CAIRO, (Reuters) – An EgyptAir jet carrying 66 passengers and crew on a flight from Paris to Cairo disappeared from radar over the Mediterranean sea, Egypt’s national airline said. French President Francois Hollande confirmed the aircraft “came down and is lost”.
Egyptian Prime Minister Sherif Ismail announced a search was under way for the missing Airbus A320 but it was too early to rule out any explanation, including an attack like the one blamed for bringing down a Russian airliner over Egypt’s Sinai peninsula last year.
Officials with the airline and the Egyptian civil aviation department told Reuters they believed the Airbus had crashed into the Mediterranean between Greece and Egypt.
In Athens, Greek Defence Minister Panos Kammenos said the plane made sudden swerves in mid-air bfore disappearing.

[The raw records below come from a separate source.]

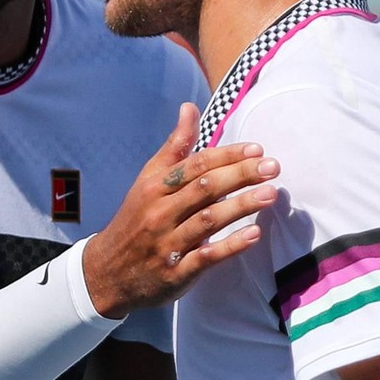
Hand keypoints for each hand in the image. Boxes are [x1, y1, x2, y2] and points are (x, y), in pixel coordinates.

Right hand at [83, 103, 278, 317]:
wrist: (107, 272)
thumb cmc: (136, 219)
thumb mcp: (148, 180)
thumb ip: (175, 147)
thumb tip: (190, 107)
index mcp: (155, 187)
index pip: (196, 165)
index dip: (227, 156)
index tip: (257, 150)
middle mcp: (160, 212)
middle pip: (205, 188)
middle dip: (240, 175)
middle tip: (273, 167)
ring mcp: (168, 243)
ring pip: (208, 220)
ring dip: (241, 206)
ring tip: (270, 194)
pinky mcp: (175, 272)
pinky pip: (206, 257)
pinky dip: (230, 245)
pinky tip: (254, 235)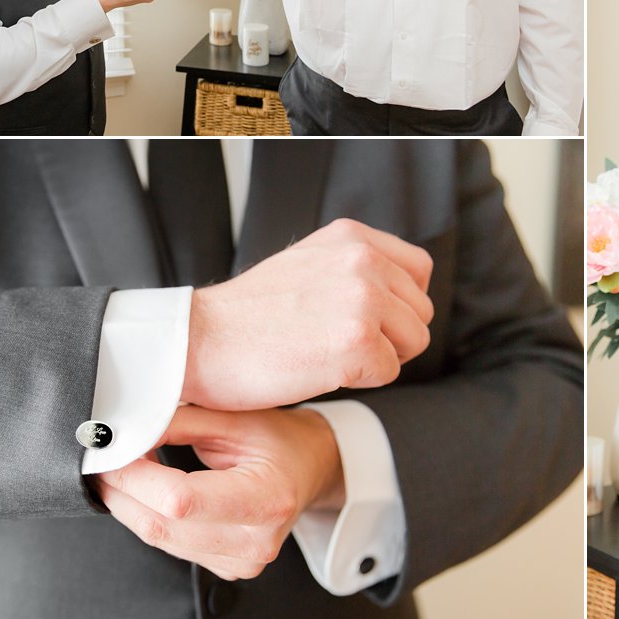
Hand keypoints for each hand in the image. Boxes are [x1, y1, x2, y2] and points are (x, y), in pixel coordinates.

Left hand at [95, 406, 342, 579]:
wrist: (310, 468)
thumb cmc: (278, 438)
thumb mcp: (234, 418)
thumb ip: (178, 424)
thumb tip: (124, 433)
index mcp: (267, 500)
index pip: (180, 500)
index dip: (135, 476)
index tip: (111, 450)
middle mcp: (256, 542)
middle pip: (161, 526)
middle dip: (121, 489)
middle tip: (103, 457)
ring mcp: (241, 562)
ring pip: (158, 539)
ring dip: (128, 503)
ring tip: (124, 467)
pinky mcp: (227, 569)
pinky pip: (169, 546)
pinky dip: (148, 516)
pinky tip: (146, 491)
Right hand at [182, 218, 434, 411]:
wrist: (198, 341)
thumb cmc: (247, 316)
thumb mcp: (307, 263)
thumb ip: (354, 267)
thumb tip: (399, 293)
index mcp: (352, 237)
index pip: (418, 270)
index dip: (397, 304)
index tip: (361, 319)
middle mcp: (363, 259)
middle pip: (419, 311)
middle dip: (389, 336)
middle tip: (336, 343)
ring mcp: (363, 299)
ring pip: (413, 342)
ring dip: (378, 358)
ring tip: (328, 354)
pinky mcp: (358, 341)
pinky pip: (388, 373)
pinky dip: (359, 381)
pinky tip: (319, 369)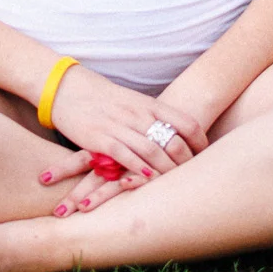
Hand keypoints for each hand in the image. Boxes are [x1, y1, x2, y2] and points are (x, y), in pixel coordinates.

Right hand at [38, 66, 207, 215]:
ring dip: (167, 170)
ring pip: (152, 151)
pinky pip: (125, 156)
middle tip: (194, 176)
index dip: (200, 141)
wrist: (67, 88)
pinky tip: (148, 178)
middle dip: (186, 161)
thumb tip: (176, 132)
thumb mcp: (133, 101)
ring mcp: (119, 127)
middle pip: (172, 140)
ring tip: (176, 183)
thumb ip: (153, 115)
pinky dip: (139, 169)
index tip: (205, 155)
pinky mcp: (100, 139)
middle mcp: (137, 115)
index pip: (186, 122)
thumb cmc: (103, 97)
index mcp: (148, 104)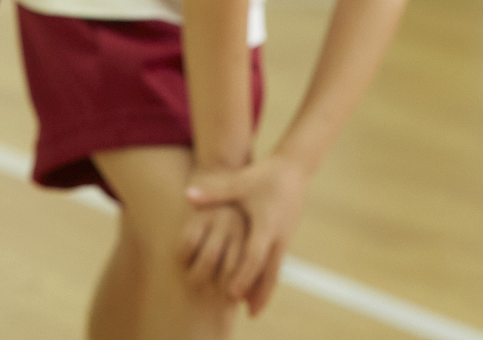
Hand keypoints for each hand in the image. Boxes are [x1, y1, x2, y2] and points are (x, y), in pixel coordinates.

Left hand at [186, 155, 308, 313]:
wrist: (294, 169)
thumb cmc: (264, 175)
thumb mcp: (240, 181)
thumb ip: (215, 191)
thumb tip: (188, 195)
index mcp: (266, 223)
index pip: (255, 255)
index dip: (243, 275)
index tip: (231, 292)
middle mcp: (278, 235)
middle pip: (269, 271)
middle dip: (258, 292)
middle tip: (247, 312)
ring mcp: (284, 239)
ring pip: (275, 272)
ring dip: (265, 291)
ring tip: (253, 312)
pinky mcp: (286, 239)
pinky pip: (277, 265)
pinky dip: (268, 280)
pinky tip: (258, 292)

Greece deployed aircraft and a frigate to the area to help with the search. A Greek defence ministry source said authorities were also investigating an account from the captain of a merchant ship who reported a ‘flame in the sky’ about 130 nautical miles south of the island of Karpathos.
According to Greece’s civil aviation chief, calls from Greek air traffic controllers to the jet went unanswered just before it left the country’s airspace, and it disappeared from radar screens soon afterwards.
By early afternoon, the search in the Mediterranean had yet to turn up anything. “Absolutely nothing has been found so far,” a senior Greek coastguard official told Reuters.
There was no official suggestion of whether the disappearance was due to technical failure or any other reason such as sabotage by ultra-hardline Islamists, who have targeted airports, airliners and tourist sites in Europe, Egypt, Tunisia and other Middle Eastern countries over the past few years.
The aircraft was carrying 56 passengers – with one child and two infants among them – and 10 crew, EgyptAir said. They included 30 Egyptian and 15 French nationals, along with citizens of 10 other countries.
Asked if he could rule out that terrorists were behind the incident, Prime Minister Ismail told reporters: “We cannot exclude anything at this time or confirm anything. All the search operations must be concluded so we can know the cause.”
In Paris, Hollande also said the cause remained unknown. “Unfortunately the information we have … confirms to us that the plane came down and is lost,” he said. “No hypothesis can be ruled out, nor can any be favoured over another.”
With its archeological sites and Red Sea resorts, Egypt is traditionally a popular destination for Western tourists. But the industry has been badly hit following the downing of the Russian Metrojet flight last October, killing all 224 people on board, as well as by an Islamist insurgency and a string of bomb attacks.